We must all face up to the reality of worsening climate catastrophes

I thought I knew all about the dangers of climate breakdown, but I was in for a shock when I attended Bill McGuire’s talk about his book, ‘Hothouse Earth’ on the 30th March. I had lulled myself into thinking that we had time to put things right so that my son would be spared a future of unstoppable environmental catastrophe. But that danger is still very much alive. Bill McGuire writes: “this is the hothouse earth we are committed to living on; one that would be utterly alien to our grandparents…A child born in 2020 will face a far more hostile world than its grandparents.  Compared with someone lucky enough to be born in 1960, one study estimates that – on average – they will experience seven times more heatwaves, twice as many droughts and three times as many floods and harvest failures.  The reality could very well be far worse, and it will be for the billions of vulnerable people living in the majority world.”

Bill McGuire represents a scientific consensus that keeping global warming within 1.5 degrees centigrade is now very unlikely – in fact, probably, this point will be passed within the next decade. So, very rapid action is needed to limit the severity and regularity of the catastrophes already upon us. Every fraction of a degree above 1.5 matters so we have to try to all act with urgency to do things differently. I should have already faced up to the implications of the flooding in Pakistan, leaving a third of the country under water and the fifty-degree temperatures last summer in both Pakistan and India. I should have absorbed the implications of the trend here in Cambridge with temperatures of 37 degrees and 40 degrees in the last three years. Bill McGuire pointed out the added complication that 2023 is an El Nino year so the temperature rise will be speeded up. In Cambridgeshire and all the low-lying areas around the world there is the added threat and promise of sea level rises. A massive change in our coastline is inevitable by the end of the century given the amount of CO2 already in the atmosphere and this may be much sooner because of the worsening rate at which ice is melting in Greenland and Antarctica.

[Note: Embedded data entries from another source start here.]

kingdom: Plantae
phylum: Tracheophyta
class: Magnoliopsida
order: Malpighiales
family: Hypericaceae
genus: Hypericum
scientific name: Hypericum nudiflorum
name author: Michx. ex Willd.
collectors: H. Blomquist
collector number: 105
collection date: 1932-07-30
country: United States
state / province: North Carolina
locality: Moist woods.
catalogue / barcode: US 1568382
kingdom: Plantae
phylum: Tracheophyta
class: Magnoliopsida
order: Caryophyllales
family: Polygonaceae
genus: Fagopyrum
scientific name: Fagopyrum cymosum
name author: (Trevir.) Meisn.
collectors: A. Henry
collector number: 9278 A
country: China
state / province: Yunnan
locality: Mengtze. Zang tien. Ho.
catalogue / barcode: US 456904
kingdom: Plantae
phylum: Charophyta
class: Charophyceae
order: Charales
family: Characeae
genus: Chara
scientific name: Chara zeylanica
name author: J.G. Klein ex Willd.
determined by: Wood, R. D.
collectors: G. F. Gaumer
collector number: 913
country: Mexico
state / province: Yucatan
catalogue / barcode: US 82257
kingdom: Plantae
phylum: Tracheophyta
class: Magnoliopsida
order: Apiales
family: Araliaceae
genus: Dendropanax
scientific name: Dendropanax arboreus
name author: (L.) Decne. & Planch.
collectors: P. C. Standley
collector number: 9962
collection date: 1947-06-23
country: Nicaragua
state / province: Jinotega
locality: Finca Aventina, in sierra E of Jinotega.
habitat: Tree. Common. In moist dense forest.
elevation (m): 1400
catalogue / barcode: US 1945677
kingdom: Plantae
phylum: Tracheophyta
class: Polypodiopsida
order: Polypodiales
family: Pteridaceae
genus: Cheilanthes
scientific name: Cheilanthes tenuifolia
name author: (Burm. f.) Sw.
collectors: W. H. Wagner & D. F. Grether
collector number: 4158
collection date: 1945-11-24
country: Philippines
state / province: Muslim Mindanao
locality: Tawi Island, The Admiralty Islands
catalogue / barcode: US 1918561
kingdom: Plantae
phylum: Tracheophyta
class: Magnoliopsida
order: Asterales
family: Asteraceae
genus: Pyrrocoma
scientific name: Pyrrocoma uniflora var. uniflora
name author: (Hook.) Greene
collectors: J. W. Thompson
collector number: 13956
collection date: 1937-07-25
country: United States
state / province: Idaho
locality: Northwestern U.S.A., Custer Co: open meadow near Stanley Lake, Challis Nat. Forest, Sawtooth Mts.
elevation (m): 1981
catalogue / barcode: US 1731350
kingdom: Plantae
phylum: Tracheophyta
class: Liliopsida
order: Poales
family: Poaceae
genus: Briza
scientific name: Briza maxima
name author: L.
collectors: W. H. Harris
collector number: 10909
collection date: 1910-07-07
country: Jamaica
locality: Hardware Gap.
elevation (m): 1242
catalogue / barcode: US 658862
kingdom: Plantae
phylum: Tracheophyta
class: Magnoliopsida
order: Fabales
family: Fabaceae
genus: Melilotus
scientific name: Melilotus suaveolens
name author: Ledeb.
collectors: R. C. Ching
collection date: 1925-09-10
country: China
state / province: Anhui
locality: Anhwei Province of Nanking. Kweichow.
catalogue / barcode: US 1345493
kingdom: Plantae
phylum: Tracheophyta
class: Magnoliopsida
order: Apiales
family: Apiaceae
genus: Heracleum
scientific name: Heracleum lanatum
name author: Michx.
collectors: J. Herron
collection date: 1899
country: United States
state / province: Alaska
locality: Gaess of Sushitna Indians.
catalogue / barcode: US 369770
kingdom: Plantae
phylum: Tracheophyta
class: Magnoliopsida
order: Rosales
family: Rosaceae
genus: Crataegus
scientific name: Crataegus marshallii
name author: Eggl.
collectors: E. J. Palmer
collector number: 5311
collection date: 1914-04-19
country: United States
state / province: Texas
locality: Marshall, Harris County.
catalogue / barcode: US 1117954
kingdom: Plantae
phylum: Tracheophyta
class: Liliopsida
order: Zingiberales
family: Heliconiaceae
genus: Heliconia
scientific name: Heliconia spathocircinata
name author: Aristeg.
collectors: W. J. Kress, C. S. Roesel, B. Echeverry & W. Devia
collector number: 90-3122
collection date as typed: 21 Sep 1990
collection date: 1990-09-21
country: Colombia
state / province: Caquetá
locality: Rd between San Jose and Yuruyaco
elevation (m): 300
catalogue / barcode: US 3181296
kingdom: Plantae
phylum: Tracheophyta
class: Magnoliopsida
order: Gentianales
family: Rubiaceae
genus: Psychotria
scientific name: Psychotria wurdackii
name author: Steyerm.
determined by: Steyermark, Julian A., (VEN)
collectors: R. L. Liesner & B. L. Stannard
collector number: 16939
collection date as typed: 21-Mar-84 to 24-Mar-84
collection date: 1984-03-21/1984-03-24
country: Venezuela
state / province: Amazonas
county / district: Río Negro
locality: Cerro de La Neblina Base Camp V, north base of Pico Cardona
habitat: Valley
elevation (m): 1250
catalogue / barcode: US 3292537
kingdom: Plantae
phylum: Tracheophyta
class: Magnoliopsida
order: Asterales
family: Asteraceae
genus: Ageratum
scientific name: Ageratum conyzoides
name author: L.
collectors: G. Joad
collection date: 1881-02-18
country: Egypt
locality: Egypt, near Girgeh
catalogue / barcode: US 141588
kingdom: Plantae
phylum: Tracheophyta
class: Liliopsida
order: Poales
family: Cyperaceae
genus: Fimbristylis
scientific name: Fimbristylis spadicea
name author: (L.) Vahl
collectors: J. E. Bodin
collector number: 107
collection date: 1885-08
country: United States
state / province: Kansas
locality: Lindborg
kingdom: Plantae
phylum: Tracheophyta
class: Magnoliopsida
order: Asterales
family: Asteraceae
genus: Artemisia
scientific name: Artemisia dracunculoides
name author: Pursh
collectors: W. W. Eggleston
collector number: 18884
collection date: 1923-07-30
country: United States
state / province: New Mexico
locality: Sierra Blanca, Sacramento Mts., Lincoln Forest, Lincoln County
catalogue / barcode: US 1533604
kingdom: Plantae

The talk was hosted by Friends of the River Cam who campaign against the killing of our precious river through over-abstraction, pollution – including the regular illegal dumping in it of raw sewage by Anglian Water and the massive unsustainable growth of our City which compounds both the water shortage and the pollution of the river.

A couple of days before the talk, Cambridgeshire County Councillors voted to support the Cambourne to Cambridge busway so seeming to turn away from our dire predicament. Jean Glasberg, Green Candidate in Newnham has called the proposal: “environmental vandalism”. If it finally goes ahead, this busway will involve pouring millions of tons of concrete – embodying high levels of CO2 in its production – and plough through our precious greenbelt, cutting down 800 carbon-absorbing trees in one of the oldest traditional orchards in the country. Cllr Hannah Copley argues that the alternative proposal from Smarter Cambridge Transport and Cambridge Past, Present and Future, which involves relatively minor changes to existing roads to deliver excellent bus connectivity without huge embodied emissions makes much more sense. It will not only save the cash-strapped councils around £200 million but will preserve biodiversity and the green spaces that we so desperately need.  Cambridge and South Cambridgeshire Green Party oppose this scheme and stand with the many Cambridge residents who reject it and made their feelings known during a flawed consultation process which packaged the busways along with other transport proposals. We Greens oppose all the Council proposals for busways as well as the road expansion happening in our area. All this is to provide connectivity for development which feeds an addiction to unsustainable growth. If our planet is to continue to sustain life, then we must radically revise our approach to building and infrastructure.

It can only be positive to spend time with others, facing the reality of climate breakdown and discussing what we must do to limit it. We should all seek out the openings that are available to do this in our workplaces, unions, friendship groups, and political parties. I feel even more determined now, to campaign for policy change locally and to join with others in London on April 21st at the “Big One” as we carry the message to central government.